Work task: Using the records below, transcribe word for word the stretch from the line that contains "誰說冬天不好玩？土耳其冬季旅遊指南" through the line that contains "20 年 12 月 31 日", both end lines included, and nothing else.

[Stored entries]
- - - - - - -
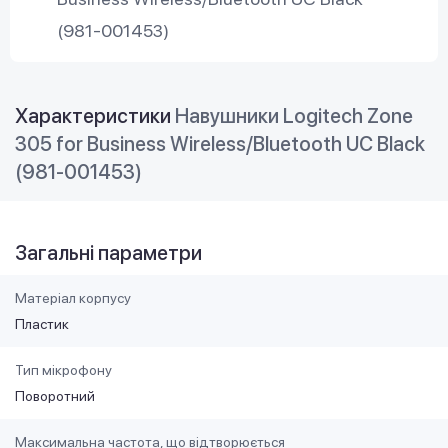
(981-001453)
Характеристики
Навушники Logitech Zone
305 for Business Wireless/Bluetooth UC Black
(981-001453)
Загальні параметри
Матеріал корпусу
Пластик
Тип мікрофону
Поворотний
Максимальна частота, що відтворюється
- - - - - - -
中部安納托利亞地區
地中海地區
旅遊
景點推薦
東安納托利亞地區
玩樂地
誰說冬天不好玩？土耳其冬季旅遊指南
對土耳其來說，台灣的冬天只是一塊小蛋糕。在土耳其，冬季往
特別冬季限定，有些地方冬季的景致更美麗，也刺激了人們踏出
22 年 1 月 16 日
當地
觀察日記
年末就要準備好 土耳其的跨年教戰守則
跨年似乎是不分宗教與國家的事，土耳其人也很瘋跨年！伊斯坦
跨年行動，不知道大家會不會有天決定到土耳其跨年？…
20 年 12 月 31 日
- - - - - - -
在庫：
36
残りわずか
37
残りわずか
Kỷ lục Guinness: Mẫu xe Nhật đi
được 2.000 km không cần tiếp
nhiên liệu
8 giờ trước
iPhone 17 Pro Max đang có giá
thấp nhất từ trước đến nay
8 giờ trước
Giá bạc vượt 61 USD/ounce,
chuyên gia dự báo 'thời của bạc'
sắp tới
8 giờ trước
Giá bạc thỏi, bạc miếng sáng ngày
- - - - - - -
Finished task:
誰說冬天不好玩？土耳其冬季旅遊指南
對土耳其來說，台灣的冬天只是一塊小蛋糕。在土耳其，冬季往
特別冬季限定，有些地方冬季的景致更美麗，也刺激了人們踏出
22 年 1 月 16 日
當地
觀察日記
年末就要準備好 土耳其的跨年教戰守則
跨年似乎是不分宗教與國家的事，土耳其人也很瘋跨年！伊斯坦
跨年行動，不知道大家會不會有天決定到土耳其跨年？…
20 年 12 月 31 日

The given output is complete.